Extracted text ▸
From the time (same age) I’ve read Sense and Sensibility Elinor has helped me. She provides a way of thinking, a kind of (yes) self-control, self-protection, that I’d try to emulate and hold to. I remember doing that around age 17 and thought it helped keep me sane. Having spent 5 years on Richardson’s Clarissa it too has been central — though I wish I had known Mary Piper’s Saving Ophelia. It might have helped save me years of mental anguish — I probably would have practiced the same kind of guarded retreat as the best way for me to cope with aggressive heterosexual male culture. How I identified with Fanny, loved the melancholy neuroticism of Anne Eliot. I have never stopped reading Austen for long, especially the six famous books, even Emma which at least has the rhythms of deep heart beat with order and harmony in the sentences, rather like letting Bach or Handel get into the pulses of my blood going through my chest and heart Mansfield Park and Jane Eyre are books I read and reread in my teens. Bronte sent my pulses soaring with her comments about having a treasure within her she’d not sell away

These will seem strange and won’t resonate but this set of books has been as important: Lois Tyson’s Critical Theory Today: A user-Friendly Guide. For the first time I could understand what was meant by de-construction, all these “theoretical” outlooks put into words which were meaningful. It was Tyson’s book which made me a feminist. I am not a feminist out of a search for power, or influence, or about a career (none of which I’ve ever had), but as a liberation from the dark nightmare of the way sexuality is conducted in our society. For the first time I had words which did not shame me to discuss the experiences I had endured, and this book took me to others where I understood for the first time I was not only not alone or rare, but my experiences were commonplace. Lois Tyson’s book enabled me to utter my thoughts to myself clearly and at least think about them and then voice them (here on the Net mostly) to others. Emily White’s Fast Girls (about how such girls become “fast,” are stigmatized, treated horribly), Peggy Reeves Sanday, Fraternity Gang Rape (ought to be required reading for every girl) and especially Judith Lewis Herman’s Trauma and Recovery (wherein we learn why there is no recovery if by that is meant forgetting, going back to what one was). These did changed how I read.

Close at hand, near to heart: I have Trollope’s books and all sorts of secondary studies in a book case that stretches from ceiling to floor and is about 4 feet wide — he helps and certainly he changed what I do 🙂 The novel I read first and never forget was Dr Thorne I was 18, it was assigned in a college class; I wanted to write a paper on it but was discouraged by the professor because Trollope was (just) “a mirror of his age. Then re-hooked when the Palliser films were aired on PBS in the 1970s: Jim and I watched and read the books in turn as we went through the series. Then re-hooked in the 1990s with Last Chronicle of Barset in Rome (it got me through) and The Vicar of Bullhampton (given me by my father when I landed in hospital.) I have read and re-read Trollope’s books, and while his depiction of women leaves much to be desired, his attitude towards colonialism shameful, he does see the truth and is candid enough to suggest it. I give him the high compliment of saying he sees the same world Samuel Johnson does.

Task to complete ▸ Write the next paragraph of the piece on books that shaped a reader's life, picking up after its last sentence about Trollope and Samuel Johnson. The records that follow come from a different source than the text above.

Dataset extract ▸
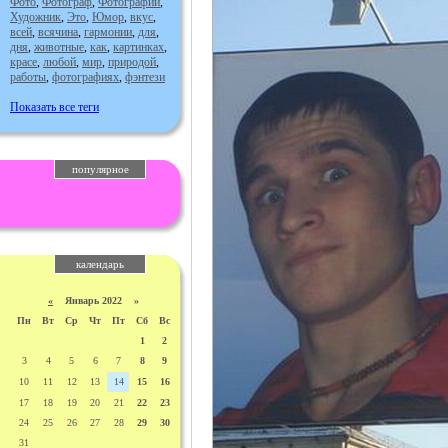
Фото
,
Фотограф
,
Фотографии
,
Художник
,
Это
,
Юмор
,
вкус
,
всей
,
всячина
,
гармонии
,
для
,
дня
,
животные
,
как
,
картинках
,
красе
,
любой
,
мир
,
природой
,
работы
,
фотографиях
,
фэнтези
Показать все теги
популярное
календарь
«
Январь 2022 »
Пн
Вт
Ср
Чт
Пт
Сб
Вс
1
2
3
4
5
6
7
8
9
10
11
12
13
14
15
16
17
18
19
20
21
22
23
24
25
26
27
28
29
30
31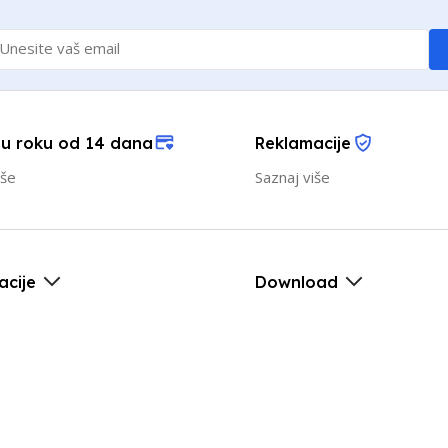
 u roku od 14 dana
Reklamacije
iše
Saznaj više
acije
Download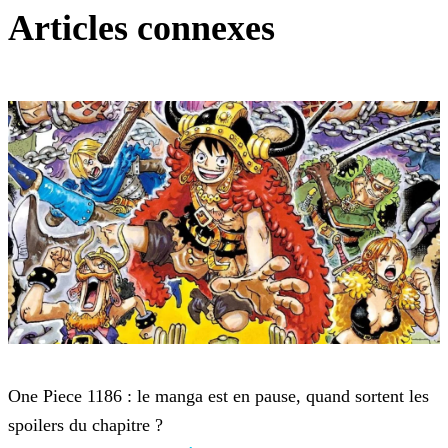
Articles connexes
One Piece
One Piece 1186 : le manga est en pause, quand sortent les
spoilers du chapitre ?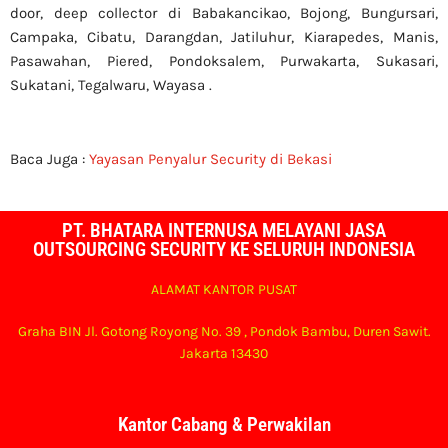
door, deep collector di Babakancikao, Bojong, Bungursari,
Campaka, Cibatu, Darangdan, Jatiluhur, Kiarapedes, Manis,
Pasawahan, Piered, Pondoksalem, Purwakarta, Sukasari,
Sukatani, Tegalwaru, Wayasa .
Baca Juga :
Yayasan Penyalur Security di Bekasi
PT. BHATARA INTERNUSA MELAYANI JASA
OUTSOURCING SECURITY KE SELURUH INDONESIA
ALAMAT KANTOR PUSAT
Graha BIN Jl. Gotong Royong No. 39 , Pondok Bambu, Duren Sawit.
Jakarta 13430
Kantor Cabang & Perwakilan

Answer to this problem ▸
Over the years I’ve added this or that author who speaks home to me: there has got to be a strengthening offered, a way of coping as well understanding what existence is — especially for women and in books by women. There is a strong perpetual fault-line between women’s and men’s art. Lately it’s been Margaret Oliphant and Elizabeth Gaskell (yes I like older books) but before that Elsa Morante (in the Italian) as well as Elena Ferrante’s first couple of books (Days of Abandonment is astonishing), Chantal Thomas (Souffrir), Jenny Diski. Graduate school introduced me to Samuel Johnson (how’s that for a different voice), Anne Finch’s poetry, Charlotte Smith but she is so corrosive; she permits self-expression through her but not the calm acceptance and understanding of how this came to be; now and again in different life-writing, memoirs I find women who do this: Iris Origo, George Sand, George Eliot (though too much violation of natural impulses).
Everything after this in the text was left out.